**INSTRUCTION:** Reproduce each line of the records below without changes.
------------------------------
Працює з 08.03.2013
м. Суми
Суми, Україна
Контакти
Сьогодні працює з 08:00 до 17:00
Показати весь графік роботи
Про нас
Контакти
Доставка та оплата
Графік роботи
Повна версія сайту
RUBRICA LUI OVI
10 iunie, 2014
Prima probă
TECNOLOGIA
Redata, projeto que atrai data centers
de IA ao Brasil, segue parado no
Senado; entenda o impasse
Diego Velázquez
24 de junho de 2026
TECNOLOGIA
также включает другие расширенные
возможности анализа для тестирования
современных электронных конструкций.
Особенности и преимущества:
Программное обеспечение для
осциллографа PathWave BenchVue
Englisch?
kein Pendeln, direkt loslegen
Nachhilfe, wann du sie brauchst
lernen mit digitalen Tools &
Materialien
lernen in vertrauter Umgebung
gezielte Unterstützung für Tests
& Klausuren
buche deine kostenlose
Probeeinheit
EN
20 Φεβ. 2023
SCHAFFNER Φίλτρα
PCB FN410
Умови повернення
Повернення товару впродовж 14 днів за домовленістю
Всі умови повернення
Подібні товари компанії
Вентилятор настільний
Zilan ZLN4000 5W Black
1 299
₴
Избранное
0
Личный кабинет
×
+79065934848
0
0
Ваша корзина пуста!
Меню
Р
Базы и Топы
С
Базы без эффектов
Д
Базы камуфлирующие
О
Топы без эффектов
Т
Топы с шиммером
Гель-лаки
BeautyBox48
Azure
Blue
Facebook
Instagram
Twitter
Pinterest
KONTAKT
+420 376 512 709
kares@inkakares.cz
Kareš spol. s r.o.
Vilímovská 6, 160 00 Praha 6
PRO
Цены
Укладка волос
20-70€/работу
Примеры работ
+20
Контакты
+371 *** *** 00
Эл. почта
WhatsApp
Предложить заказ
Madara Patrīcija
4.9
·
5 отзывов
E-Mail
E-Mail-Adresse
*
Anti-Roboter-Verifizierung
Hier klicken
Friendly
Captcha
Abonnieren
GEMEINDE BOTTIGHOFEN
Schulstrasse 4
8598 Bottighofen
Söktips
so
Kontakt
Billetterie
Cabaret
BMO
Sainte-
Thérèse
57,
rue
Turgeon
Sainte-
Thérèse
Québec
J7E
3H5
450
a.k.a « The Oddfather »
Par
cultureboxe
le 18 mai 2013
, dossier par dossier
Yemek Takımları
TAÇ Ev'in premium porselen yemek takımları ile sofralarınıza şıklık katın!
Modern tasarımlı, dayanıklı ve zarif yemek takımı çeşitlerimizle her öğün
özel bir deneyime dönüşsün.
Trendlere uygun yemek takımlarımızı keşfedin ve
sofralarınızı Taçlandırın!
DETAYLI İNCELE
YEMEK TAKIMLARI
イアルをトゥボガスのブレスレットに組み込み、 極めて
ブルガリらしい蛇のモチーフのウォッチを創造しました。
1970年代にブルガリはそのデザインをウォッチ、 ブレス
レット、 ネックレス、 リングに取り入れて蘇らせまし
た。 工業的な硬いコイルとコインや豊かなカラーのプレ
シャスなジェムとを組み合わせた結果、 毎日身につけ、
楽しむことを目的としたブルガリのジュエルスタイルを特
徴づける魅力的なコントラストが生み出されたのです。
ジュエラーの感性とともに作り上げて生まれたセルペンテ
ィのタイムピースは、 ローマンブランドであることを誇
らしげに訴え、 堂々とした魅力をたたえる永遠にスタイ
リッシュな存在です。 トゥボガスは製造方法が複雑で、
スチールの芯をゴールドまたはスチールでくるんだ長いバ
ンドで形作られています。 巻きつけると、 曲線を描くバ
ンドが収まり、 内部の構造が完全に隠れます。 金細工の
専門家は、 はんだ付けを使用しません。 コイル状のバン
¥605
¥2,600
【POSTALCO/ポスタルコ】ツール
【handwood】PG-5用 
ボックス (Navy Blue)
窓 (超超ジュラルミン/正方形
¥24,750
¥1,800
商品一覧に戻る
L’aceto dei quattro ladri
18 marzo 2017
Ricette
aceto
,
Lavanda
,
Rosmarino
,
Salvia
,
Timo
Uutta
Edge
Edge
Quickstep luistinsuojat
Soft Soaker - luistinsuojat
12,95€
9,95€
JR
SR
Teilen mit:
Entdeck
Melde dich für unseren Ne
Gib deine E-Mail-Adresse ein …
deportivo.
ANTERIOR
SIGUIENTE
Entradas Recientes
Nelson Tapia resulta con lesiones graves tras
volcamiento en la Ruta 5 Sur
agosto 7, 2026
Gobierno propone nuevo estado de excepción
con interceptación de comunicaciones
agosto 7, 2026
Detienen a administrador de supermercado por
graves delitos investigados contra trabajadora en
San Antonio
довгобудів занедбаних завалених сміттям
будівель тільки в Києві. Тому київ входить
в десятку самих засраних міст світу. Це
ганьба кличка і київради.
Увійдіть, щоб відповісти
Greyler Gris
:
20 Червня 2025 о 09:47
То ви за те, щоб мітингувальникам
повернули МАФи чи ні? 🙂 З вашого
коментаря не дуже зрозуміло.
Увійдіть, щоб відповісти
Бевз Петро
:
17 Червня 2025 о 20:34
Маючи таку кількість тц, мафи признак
------------------------------
**EXPECTED ANSWER:**
Працює з 08.03.2013
м. Суми
Суми, Україна
Контакти
Сьогодні працює з 08:00 до 17:00
Показати весь графік роботи
Про нас
Контакти
Доставка та оплата
Графік роботи
Повна версія сайту
RUBRICA LUI OVI
10 iunie, 2014
Prima probă
TECNOLOGIA
Redata, projeto que atrai data centers
de IA ao Brasil, segue parado no
Senado; entenda o impasse
Diego Velázquez
24 de junho de 2026
TECNOLOGIA
также включает другие расширенные
возможности анализа для тестирования
современных электронных конструкций.
Особенности и преимущества:
Программное обеспечение для
осциллографа PathWave BenchVue
Englisch?
kein Pendeln, direkt loslegen
Nachhilfe, wann du sie brauchst
lernen mit digitalen Tools &
Materialien
lernen in vertrauter Umgebung
gezielte Unterstützung für Tests
& Klausuren
buche deine kostenlose
Probeeinheit
EN
20 Φεβ. 2023
SCHAFFNER Φίλτρα
PCB FN410
Умови повернення
Повернення товару впродовж 14 днів за домовленістю
Всі умови повернення
Подібні товари компанії
Вентилятор настільний
Zilan ZLN4000 5W Black
1 299
₴
Избранное
0
Личный кабинет
×
+79065934848
0
0
Ваша корзина пуста!
Меню
Р
Базы и Топы
С
Базы без эффектов
Д
Базы камуфлирующие
О
Топы без эффектов
Т
Топы с шиммером
Гель-лаки
BeautyBox48
Azure
Blue
Facebook
Instagram
Twitter
Pinterest
KONTAKT
+420 376 512 709
kares@inkakares.cz
Kareš spol. s r.o.
Vilímovská 6, 160 00 Praha 6
PRO
Цены
Укладка волос
20-70€/работу
Примеры работ
+20
Контакты
+371 *** *** 00
Эл. почта
WhatsApp
Предложить заказ
Madara Patrīcija
4.9
·
5 отзывов
E-Mail
E-Mail-Adresse
*
Anti-Roboter-Verifizierung
Hier klicken
Friendly
Captcha
Abonnieren
GEMEINDE BOTTIGHOFEN
Schulstrasse 4
8598 Bottighofen
Söktips
so
Kontakt
Billetterie
Cabaret
BMO
Sainte-
Thérèse
57,
rue
Turgeon
Sainte-
Thérèse
Québec
J7E
3H5
450
a.k.a « The Oddfather »
Par
cultureboxe
le 18 mai 2013
, dossier par dossier
Yemek Takımları
TAÇ Ev'in premium porselen yemek takımları ile sofralarınıza şıklık katın!
Modern tasarımlı, dayanıklı ve zarif yemek takımı çeşitlerimizle her öğün
özel bir deneyime dönüşsün.
Trendlere uygun yemek takımlarımızı keşfedin ve
sofralarınızı Taçlandırın!
DETAYLI İNCELE
YEMEK TAKIMLARI
イアルをトゥボガスのブレスレットに組み込み、 極めて
ブルガリらしい蛇のモチーフのウォッチを創造しました。
1970年代にブルガリはそのデザインをウォッチ、 ブレス
レット、 ネックレス、 リングに取り入れて蘇らせまし
た。 工業的な硬いコイルとコインや豊かなカラーのプレ
シャスなジェムとを組み合わせた結果、 毎日身につけ、
楽しむことを目的としたブルガリのジュエルスタイルを特
徴づける魅力的なコントラストが生み出されたのです。
ジュエラーの感性とともに作り上げて生まれたセルペンテ
ィのタイムピースは、 ローマンブランドであることを誇
らしげに訴え、 堂々とした魅力をたたえる永遠にスタイ
リッシュな存在です。 トゥボガスは製造方法が複雑で、
スチールの芯をゴールドまたはスチールでくるんだ長いバ
ンドで形作られています。 巻きつけると、 曲線を描くバ
ンドが収まり、 内部の構造が完全に隠れます。 金細工の
専門家は、 はんだ付けを使用しません。 コイル状のバン
¥605
¥2,600
【POSTALCO/ポスタルコ】ツール
【handwood】PG-5用 
ボックス (Navy Blue)
窓 (超超ジュラルミン/正方形
¥24,750
¥1,800
商品一覧に戻る
L’aceto dei quattro ladri
18 marzo 2017
Ricette
aceto
,
Lavanda
,
Rosmarino
,
Salvia
,
Timo
Uutta
Edge
Edge
Quickstep luistinsuojat
Soft Soaker - luistinsuojat
12,95€
9,95€
JR
SR
Teilen mit:
Entdeck
Melde dich für unseren Ne
Gib deine E-Mail-Adresse ein …
deportivo.
ANTERIOR
SIGUIENTE
Entradas Recientes
Nelson Tapia resulta con lesiones graves tras
volcamiento en la Ruta 5 Sur
agosto 7, 2026
Gobierno propone nuevo estado de excepción
con interceptación de comunicaciones
agosto 7, 2026
Detienen a administrador de supermercado por
graves delitos investigados contra trabajadora en
San Antonio
довгобудів занедбаних завалених сміттям
будівель тільки в Києві. Тому київ входить
в десятку самих засраних міст світу. Це
ганьба кличка і київради.
Увійдіть, щоб відповісти
Greyler Gris
:
20 Червня 2025 о 09:47
То ви за те, щоб мітингувальникам
повернули МАФи чи ні? 🙂 З вашого
коментаря не дуже зрозуміло.
Увійдіть, щоб відповісти
Бевз Петро
:
17 Червня 2025 о 20:34
Маючи таку кількість тц, мафи признак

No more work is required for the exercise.